Women’s History Month: Include race in feminism
For many years the conversation was dominated by white feminism. This oversimplified, raceless, gender-first feminism has been the forefront ideology of the social and political movement for women’s rights. White feminism presents the idea that feminism is synonymous to gender-equality, only focusing on differences between men and women.
Intersectionality wars, the term, coined by lawyer and civil rights advocate Kimberlé Crenshaw in 1989, describes how a person’s social and political identities together create overlapping and co-dependent forms of discrimination and disadvantage. White feminism overlooks these inequalities amongst women. By developing a deeper understanding of the interconnected nature of oppression –including race, gender, class, sexuality, disability, religion –we become more aware and empathetic to the struggles of those around us and we eliminate the risk of exclusion from social action. We acknowledge the complexity of each individual’s experience and the complexity of the prejudice they face.
The erasure of racial differences in feminism perpetuates the notion that race-based issues are unimportant to acknowledge or solve.
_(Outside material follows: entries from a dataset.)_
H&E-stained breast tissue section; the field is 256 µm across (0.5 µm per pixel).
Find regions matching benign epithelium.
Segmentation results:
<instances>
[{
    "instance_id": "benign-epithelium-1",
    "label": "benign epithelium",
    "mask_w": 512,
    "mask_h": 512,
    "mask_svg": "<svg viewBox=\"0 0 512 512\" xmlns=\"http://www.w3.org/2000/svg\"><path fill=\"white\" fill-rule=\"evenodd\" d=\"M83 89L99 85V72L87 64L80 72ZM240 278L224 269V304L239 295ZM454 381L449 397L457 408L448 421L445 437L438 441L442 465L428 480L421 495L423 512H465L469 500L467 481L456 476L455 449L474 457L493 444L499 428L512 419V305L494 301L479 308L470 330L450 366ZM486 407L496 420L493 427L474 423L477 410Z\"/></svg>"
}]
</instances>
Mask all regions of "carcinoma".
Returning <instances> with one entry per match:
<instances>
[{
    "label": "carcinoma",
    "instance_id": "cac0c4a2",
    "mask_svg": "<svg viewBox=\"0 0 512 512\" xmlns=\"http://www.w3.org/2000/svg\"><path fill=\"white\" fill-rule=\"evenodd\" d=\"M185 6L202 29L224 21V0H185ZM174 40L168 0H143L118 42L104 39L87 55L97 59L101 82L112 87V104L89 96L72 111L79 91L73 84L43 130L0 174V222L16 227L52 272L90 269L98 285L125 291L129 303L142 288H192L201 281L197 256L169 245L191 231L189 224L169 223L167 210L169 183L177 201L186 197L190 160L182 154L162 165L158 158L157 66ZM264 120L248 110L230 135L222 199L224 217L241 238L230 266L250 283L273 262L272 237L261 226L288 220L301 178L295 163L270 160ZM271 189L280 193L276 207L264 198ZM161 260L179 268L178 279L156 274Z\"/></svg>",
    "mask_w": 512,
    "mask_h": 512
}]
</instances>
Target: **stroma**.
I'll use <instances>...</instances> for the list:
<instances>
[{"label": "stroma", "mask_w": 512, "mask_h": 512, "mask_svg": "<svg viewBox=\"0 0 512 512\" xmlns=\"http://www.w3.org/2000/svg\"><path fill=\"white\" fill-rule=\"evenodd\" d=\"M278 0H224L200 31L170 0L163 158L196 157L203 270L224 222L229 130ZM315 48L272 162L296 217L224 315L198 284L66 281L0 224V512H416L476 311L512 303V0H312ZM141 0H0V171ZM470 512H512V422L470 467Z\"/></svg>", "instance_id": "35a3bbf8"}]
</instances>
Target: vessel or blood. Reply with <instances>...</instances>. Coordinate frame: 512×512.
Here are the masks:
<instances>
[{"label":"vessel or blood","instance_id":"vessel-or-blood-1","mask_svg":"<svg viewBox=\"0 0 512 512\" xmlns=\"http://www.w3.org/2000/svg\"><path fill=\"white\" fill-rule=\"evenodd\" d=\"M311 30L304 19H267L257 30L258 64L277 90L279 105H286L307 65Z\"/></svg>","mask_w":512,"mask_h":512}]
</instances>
White feminism shapes feminism to be a movement purely about gender. As author bell hooks says “We knew that there could be no real sisterhood between white women and women of color if white women were not able to divest of white supremacy, if [the] feminist movement were not fundamentally anti-racist.”
Feminism is not just a fight for gender equality, nor a fight just between men and women. Feminism is a fight for every oppressed woman. Women who are not only oppressed by their gender but any other distinction such as race and class. Writer Audre Lorde said in The Uses of Anger: Women Responding to Racism “I am not free while any woman is unfree, even when her shackles are very different from my own. And I am not free as long as one person of Color remains chained. Nor is anyone of you.”